Regarding the patient characteristics and comorbidities, the number of instrumented segments, the region of surgery, and the presence of hypertension significantly differed between the groups, while current risk factors, such as diabetes mellitus, obesity, use of steroids, drainage time, and operative time, were insignificant [28], possibly because the cohort was too small.

Our observed SSI rate of 12.7% is slightly higher than the range reported in the current literature, which indicates the risk of SSIs after dorsal spondylodesis to be approximately 0.7%-11.9% [29]. Given that our study was conducted at a maximum care spine center (Level 1) of the German Spine Society (DWG®) within a university medical center, it is plausible that our patient cohort exhibited higher levels of illness, more challenging surgeries, and age compared to those seen in non-maximum care centers. This is evident from the distribution of ASA and BMI scores, where a greater proportion of patients in both groups exhibited higher ASA classifications and BMIs above 25 kg/m2.

In conclusion, in this study, compared to CRP, PCT, and TNF-α, IL-6 had the highest value for early SSI diagnosis. Based on the results in this cohort, an SSI would be diagnosed if the IL-6POD7 value is 26.0 pg/mL or higher. Because most cases of superficial wound infections can be managed without surgery by administering antibiotics[30], our results indicate a false-positive rate of 6.8% and correct antibiotic administration in 61% of the patients starting on POD 7. Early initiation of antibiotics could significantly reduce the number of revisions required. Nevertheless, in light of the present results, the future role of low-cost CRP may need to be reconsidered.
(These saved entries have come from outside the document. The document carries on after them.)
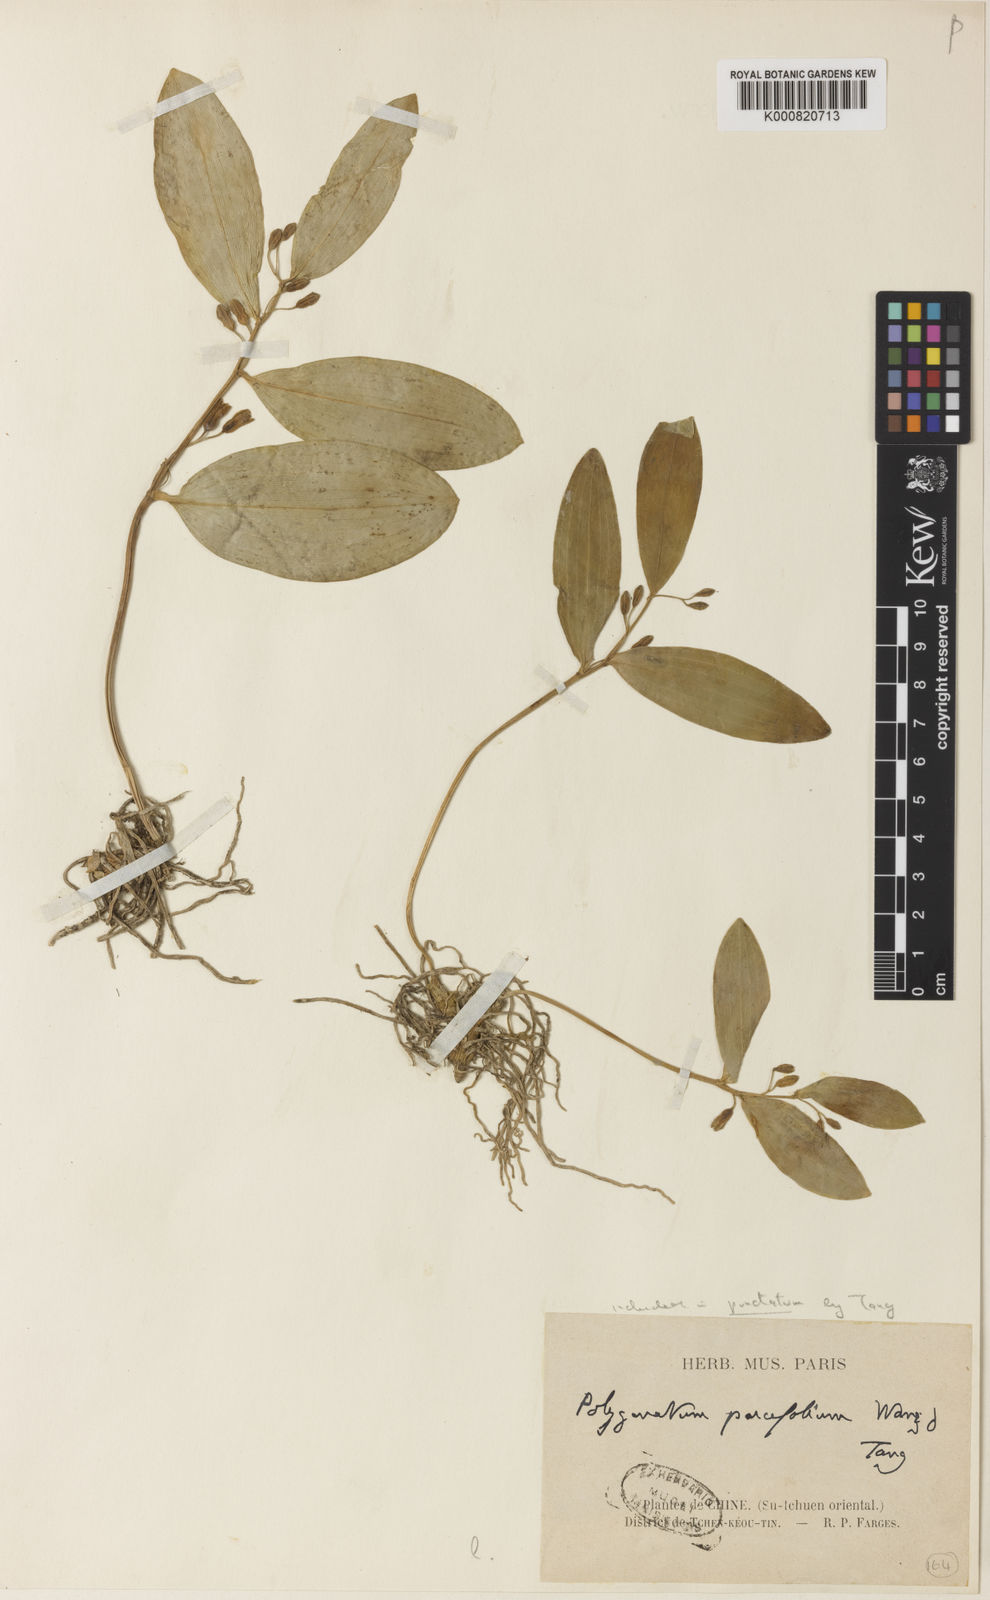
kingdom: Plantae
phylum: Tracheophyta
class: Liliopsida
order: Asparagales
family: Asparagaceae
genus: Polygonatum
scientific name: Polygonatum punctatum
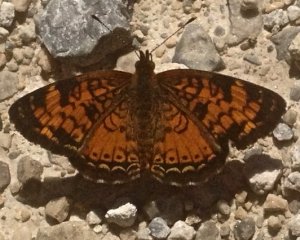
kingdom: Animalia
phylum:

This study had limitations. First, the IMs were measured before the surgery and on PODs 1, 2, 3, 5, and 7. The measurement of the IMs on all days might have influenced the results. Second, this was a single-center prospective diagnostic study with a relatively small cohort of patients. Although the sample size was calculated and the cohort was large enough, a multicenter study with more patients would have strengthened the results. Third, although no differences between non-infection and infection groups were observed in preoperative values of age, CRP, and IL-6, all these parameters were higher in the infection groups compared to the non-infection group, particularly when considering the preoperative p value of IL-6 (p = 0.051), indicating at least a trend between groups. While we endeavor to account for all comorbidities to minimize bias in the development of an SSI, the use of corticosteroids or history of splenectomy was not accounted for, and nutrition was assessed solely by BMI, without specific malnutrition scores. Thus, an impaired immune status due to immunosuppressive status, malnutrition, or aging may have contributed to perioperative inflammation. Fourth, although statistical analysis did not reveal differences between groups regarding the underlying indication of surgery, the mix of both degenerative and traumatic pathologies could have potentially influenced the outcomes.